▸ Quoted passage:
The Road goes ever on and on; Down from the door where it began;
Now far ahead the Road has gone; And I must follow, if I can;
Pursuing it with eager feet; Until it joins some larger way;
Where many paths and errands met; And whither then? I cannot say.

[JRR Tolkien, Lord of the Rings]

Thursday 10 August 2017

Completion of the Danish 'Marilyns'

Denmark is a very flat country. It does, however, have a Lake District, which, although low lying and gently undulating, is as hilly as the country gets. It is also home to a few lakes.

We woke up in the Lake District today (a good thing, as that's where we went to sleep), conveniently positioned with immediate access to a number of walking routes. I picked a selection to take us on a circuit including the top of Himmelbjerget which was, until the mid 1800s, believed to be the highest point in Denmark. It stands a dizzying 147m above sea level.

Starting off along the shore of Julsø...

...the path was well marked. From there it became ridiculously so, even though it was an unmissable motorway of a path:

In case the 'turn right' marker (1) combined with the sign showing the name of the hill with a distance (3), and the 'you are in the right track' dot of a waymarker (4) weren't enough, the tour boat company caters for people who can't piece together these clues and has thus places an A frame at each junction too (2).

The Stoodley Pike of Denmark?

▸ Data records:
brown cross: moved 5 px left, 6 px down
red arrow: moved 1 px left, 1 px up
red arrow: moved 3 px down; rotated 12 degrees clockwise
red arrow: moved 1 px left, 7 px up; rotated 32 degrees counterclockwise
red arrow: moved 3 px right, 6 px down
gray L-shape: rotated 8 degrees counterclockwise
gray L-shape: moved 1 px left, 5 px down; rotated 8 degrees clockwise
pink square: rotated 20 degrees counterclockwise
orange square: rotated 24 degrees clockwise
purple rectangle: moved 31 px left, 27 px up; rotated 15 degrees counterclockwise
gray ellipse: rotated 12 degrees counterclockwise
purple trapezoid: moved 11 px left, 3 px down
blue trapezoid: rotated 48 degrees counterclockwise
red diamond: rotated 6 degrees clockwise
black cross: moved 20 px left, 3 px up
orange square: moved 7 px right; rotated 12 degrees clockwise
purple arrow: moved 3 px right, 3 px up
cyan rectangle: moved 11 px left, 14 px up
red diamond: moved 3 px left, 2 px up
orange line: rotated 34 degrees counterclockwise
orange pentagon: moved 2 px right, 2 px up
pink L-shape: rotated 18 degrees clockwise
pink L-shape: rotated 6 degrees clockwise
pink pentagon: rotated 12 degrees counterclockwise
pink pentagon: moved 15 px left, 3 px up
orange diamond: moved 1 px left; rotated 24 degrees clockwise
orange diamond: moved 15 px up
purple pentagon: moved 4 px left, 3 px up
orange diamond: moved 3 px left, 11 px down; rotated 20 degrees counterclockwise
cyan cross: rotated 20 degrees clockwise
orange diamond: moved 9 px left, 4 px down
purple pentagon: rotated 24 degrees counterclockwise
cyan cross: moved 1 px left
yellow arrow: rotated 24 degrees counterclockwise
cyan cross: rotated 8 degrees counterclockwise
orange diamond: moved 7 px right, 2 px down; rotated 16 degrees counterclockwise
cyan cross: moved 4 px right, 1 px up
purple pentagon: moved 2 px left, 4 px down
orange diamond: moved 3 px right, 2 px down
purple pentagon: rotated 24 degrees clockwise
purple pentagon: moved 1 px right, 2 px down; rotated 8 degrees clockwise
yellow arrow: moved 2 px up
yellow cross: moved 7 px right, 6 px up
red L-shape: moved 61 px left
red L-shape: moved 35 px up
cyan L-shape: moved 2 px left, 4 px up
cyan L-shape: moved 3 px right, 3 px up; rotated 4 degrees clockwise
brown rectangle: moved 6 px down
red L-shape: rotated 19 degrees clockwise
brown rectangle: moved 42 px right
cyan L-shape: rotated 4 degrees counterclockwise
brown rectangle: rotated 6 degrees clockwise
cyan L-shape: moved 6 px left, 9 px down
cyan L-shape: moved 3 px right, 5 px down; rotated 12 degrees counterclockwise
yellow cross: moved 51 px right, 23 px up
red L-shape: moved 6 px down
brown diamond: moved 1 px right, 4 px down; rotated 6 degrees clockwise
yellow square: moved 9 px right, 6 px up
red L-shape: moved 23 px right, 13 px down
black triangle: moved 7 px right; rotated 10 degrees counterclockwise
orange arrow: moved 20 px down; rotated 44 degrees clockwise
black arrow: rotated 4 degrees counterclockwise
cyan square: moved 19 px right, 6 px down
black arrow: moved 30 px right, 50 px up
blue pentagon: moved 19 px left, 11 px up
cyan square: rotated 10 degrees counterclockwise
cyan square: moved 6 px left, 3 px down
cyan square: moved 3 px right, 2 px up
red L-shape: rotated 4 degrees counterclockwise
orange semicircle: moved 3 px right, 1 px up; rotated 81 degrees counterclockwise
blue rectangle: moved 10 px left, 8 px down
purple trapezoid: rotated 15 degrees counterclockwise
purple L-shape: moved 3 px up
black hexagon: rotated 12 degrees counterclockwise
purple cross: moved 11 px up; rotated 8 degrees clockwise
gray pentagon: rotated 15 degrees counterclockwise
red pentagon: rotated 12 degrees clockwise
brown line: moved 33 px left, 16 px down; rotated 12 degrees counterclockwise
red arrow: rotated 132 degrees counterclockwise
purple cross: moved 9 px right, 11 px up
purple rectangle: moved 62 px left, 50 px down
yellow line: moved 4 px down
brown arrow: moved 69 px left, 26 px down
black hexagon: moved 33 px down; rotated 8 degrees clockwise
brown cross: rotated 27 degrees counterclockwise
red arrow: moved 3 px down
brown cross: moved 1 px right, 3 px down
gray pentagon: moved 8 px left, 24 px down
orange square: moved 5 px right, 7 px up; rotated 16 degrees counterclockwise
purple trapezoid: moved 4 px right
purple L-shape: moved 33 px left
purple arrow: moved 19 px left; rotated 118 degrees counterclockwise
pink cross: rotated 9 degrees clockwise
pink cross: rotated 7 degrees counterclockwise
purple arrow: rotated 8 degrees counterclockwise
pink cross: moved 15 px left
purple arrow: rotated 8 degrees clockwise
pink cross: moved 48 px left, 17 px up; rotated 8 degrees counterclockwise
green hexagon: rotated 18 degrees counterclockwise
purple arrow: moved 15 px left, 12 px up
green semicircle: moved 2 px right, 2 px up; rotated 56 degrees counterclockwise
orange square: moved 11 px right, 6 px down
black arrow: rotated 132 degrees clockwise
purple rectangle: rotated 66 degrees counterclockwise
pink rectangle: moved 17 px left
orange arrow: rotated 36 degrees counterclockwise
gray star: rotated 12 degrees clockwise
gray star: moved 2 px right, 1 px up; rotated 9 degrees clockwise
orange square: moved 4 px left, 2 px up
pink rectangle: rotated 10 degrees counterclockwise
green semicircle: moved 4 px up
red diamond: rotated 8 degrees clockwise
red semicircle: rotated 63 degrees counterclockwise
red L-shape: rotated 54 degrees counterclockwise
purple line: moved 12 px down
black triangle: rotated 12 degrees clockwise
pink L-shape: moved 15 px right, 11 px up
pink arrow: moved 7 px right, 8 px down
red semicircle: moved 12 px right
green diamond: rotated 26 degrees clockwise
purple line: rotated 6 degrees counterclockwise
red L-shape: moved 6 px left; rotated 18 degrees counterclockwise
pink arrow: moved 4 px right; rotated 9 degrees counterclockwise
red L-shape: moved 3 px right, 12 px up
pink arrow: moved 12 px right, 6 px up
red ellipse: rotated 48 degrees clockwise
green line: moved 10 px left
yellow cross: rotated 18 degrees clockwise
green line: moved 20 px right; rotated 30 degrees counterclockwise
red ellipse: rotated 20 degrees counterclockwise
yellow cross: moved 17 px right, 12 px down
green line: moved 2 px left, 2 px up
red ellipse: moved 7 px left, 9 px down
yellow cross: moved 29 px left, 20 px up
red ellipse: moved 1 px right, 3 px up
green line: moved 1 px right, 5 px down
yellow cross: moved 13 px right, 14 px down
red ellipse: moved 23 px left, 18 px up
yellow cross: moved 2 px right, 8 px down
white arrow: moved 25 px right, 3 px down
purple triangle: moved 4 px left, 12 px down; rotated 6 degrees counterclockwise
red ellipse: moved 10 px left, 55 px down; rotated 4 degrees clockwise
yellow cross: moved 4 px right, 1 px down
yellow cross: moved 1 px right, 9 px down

▸ Exercise:
Decide whether each statement agrees with the post about Denmark's Lake District. Answer yes or no, and quote the words that settle each one.
1. Himmelbjerget rises 147m above sea level.
2. Himmelbjerget is still thought to be Denmark's highest point.
3. The walk began along the shore of Julsø.
The records bear no relation to the post about Denmark's Lake District.

▸ Exercise output:
1. Yes: "It stands a dizzying 147m above sea level."
2. No: "which was, until the mid 1800s, believed to be the highest point in Denmark"
3. Yes: "Starting off along the shore of Julsø..."